Dalam pertemuan tersebut tim Tipiter Polda Papua turun ke Nabire bagian dari hasil laporan pihak lain yang menyebutkan bahwa PT TAP Nabire ilegal alias perizinannya patut dipertanyakan. Namun usai pertemuan, penjelasan dari pihak TAP, adat dan perwakilan masyarakat pemilik ulayat, tim Polda akhirnya dapat memahami dan akan meneruskan masalah tersebut nantinya.

Pihak PT TAP melalui manajer operasionalnya Fidel Patrouw, meminta ketika ada pemeriksaan atau penyelidikan terkait masalah perusahaan yang mengelola hasil sumber daya alam di wilayah kampung Nifasi Distrik Makimi khususnya, kiranya harus dapat menghadirkan kedua belah pihak, apalagi berkaitan dengan perizinan maupun pelepasan adatnya, dalam hal ini disebut pelapor dan terlapor guna menemui titik terang. Tidak hanya memeriksa di pihak satu, sementara di pihak lainnya tidak dilakukan atau dibiarkan.
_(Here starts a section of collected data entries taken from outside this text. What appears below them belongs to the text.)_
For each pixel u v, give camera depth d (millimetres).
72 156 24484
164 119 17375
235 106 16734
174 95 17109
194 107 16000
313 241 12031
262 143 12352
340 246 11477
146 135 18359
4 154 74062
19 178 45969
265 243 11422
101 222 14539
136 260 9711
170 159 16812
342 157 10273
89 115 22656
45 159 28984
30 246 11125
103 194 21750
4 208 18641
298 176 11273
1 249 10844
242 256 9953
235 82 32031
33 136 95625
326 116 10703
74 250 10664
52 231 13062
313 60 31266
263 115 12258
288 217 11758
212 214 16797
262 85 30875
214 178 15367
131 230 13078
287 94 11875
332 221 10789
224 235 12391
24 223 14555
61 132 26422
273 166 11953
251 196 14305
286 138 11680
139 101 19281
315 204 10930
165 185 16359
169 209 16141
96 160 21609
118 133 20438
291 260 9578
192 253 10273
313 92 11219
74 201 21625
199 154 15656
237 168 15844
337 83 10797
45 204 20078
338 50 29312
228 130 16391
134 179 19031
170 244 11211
Sementara itu, Kapolres AKBP Semmy Ronny Thabaa SE, pada kesempatan itu meminta kepada pihak perusahaan dalam hal ini PT TAP untuk tetap tenang dan tidak terprovokasi dengan situasi dan keadaan. Pihak kepolisian pada prinsipnya tidak ada tendensi kepentingan apapun, hanya sebatas dan sangat menginginkan agar tidak terjadi konflik di tengah-tengah masyarakat, menyangkut persoalan tersebut.

Ditempat yang sama, Sekretaris II Dewan Adat Papua, John NR Gobai, dalam kesempatan itu meminta kepada pihak investor untuk tidak main kucing-kucingan dan kiranya berani ketika eksen membuat sebuah laporan kemana-mana yang muaranya ingin menjatuhkan pihak lain serta ingin mengacaukan investasi perusahaan yang sudah ada atau masuk sebelumnya, agar tidak terjadi tumpang tindi persoalan.

Ketika berita ini ditulis, tim Tipiter dari Polda Papua belum dapat dimintai keterangannya, lantaran konon informasi masih melakukan pemeriksaan berkas penyidikan dan pendalaman bukti laporan serta melakukan koordinasi selanjutnya.

Masih menyangkut masalah tersebut, Otis Money, selaku pemilik hak ulayat Kampung Nifasi mewakili pihak masyarakat adat dalam keterangan kepada media ini menyebutkan, terkait dengan kunjungan tim Tipiter Polda Papua hari ini di Nabire menyangkut perizinan PT TAP itu dasarnya kan laporan dari PT Benliz Pasific Maining yang juga mengklam areal pertambangan yang dikelola PT TAP dan masyarakat adat Nifasi ini bagian dariĀ  wilayah atau lokasi mereka.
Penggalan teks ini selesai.